[Excerpted text]
###
I am company X and I'm in the business of used cars.
I just moved to a new city for college, I am budget conscious and need a used car to drive around.
Used-car companies CEOs will be most interested in seeing what types of cars will sell with the highest price, or being the most popular sale. In this portion, we speculate that car price will vary according to manufacturers, drive and color.
Overall, we see that Ferrari and Jaguar are the most expensive cars and Volvos and Rovers have the lowest average sale price.
The average price over time has not changed significantly but there are many more high priced cars in the past decade than before, pointing to a growing demand for expensive used cars
The average price is lowest for fwd drive type
Red and white cars seem to bag the highest prices, but overall price variation across colors is low. The cars most sold are either white or black. This could also point to a larger number of cars being white/black
In this section, we analyze the variation in price and sales popularity based on some predictors with the overall goal of accessing which predictors are most impactful.
The variables we consider in this section are the color of the car, its manufacturer, time of sale and cylinders in the cars. We have selected these two since companies can then identify and invest in cars that are most likely to sell and bring them a great price
data = pd.read_csv("gdrive/Shared drives/BA780 Team2/datasets/vehicle_cleaned.csv")
Most of the top 10 most expensive manufacturers by average tend to have either gas or electric engines.
# average price by Manufacturer, and its fuel type
data.groupby(['manufacturer','fuel']).agg({'price' : 'mean'}).sort_values(by='price', ascending=False).head(10).reset_index('fuel')
fuel | price | |
---|---|---|
manufacturer | ||
ferrari | gas | 83346.111111 |
jaguar | electric | 65000.000000 |
aston-martin | gas | 53367.000000 |
rover | other | 52886.000000 |
land rover | gas | 51497.500000 |
bmw | other | 50995.000000 |
tesla | electric | 49134.358974 |
cadillac | other | 43914.162162 |
volvo | electric | 43470.000000 |
rover | diesel | 42212.631579 |
Average price by manufacturer
This plot shows the top 10 manufacturers in terms of average price. From this, we can see which manufacturers have used cars that sell at the highest value.
# scatterplot of average price by manufacturer
top10_man = data.groupby('manufacturer').agg({'price': 'mean'}).sort_values(by='price', ascending=False).head(10).reset_index()
man_df = pd.DataFrame(top10_man)
top10_man_list = list(top10_man['manufacturer'])
top_man = sns.lineplot(x='manufacturer', y='price', data=man_df).set(title='Average Price by Manufacturer')
plt.xticks(top10_man_list)
plt.xticks(rotation=45)
(array([0., 1., 2., 3., 4., 5., 6., 7., 8., 9.]), <a list of 10 Text major ticklabel objects>)
###
[Given data]
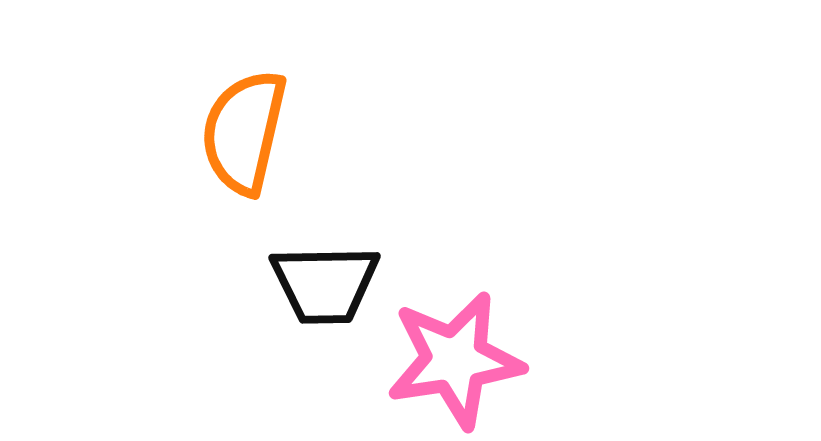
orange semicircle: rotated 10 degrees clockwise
###
[Tasks to carry out]
A – Copy the part of the used-car price analysis starting with "# scatterplot of" and going on through "man_df = pd.DataFrame(top10_man)".
B – Decide whether each statement below agrees with the used-car price analysis. Answer yes or no for each and quote the words from the text that decide it.
(i) Ferrari and Jaguar are the most expensive cars.
(ii) The average price is lowest for the rwd drive type.
(iii) The cars most sold are either red or white.
C – According to the used-car price analysis, what three factors are speculated to make car price vary?

[The responses]
A –
# scatterplot of average price by manufacturer
top10_man = data.groupby('manufacturer').agg({'price': 'mean'}).sort_values(by='price', ascending=False).head(10).reset_index()
man_df = pd.DataFrame(top10_man)

B –
(i) Yes: "Overall, we see that Ferrari and Jaguar are the most expensive cars"
(ii) No: "The average price is lowest for fwd drive type"
(iii) No: "The cars most sold are either white or black."

C – Manufacturers, drive, and color.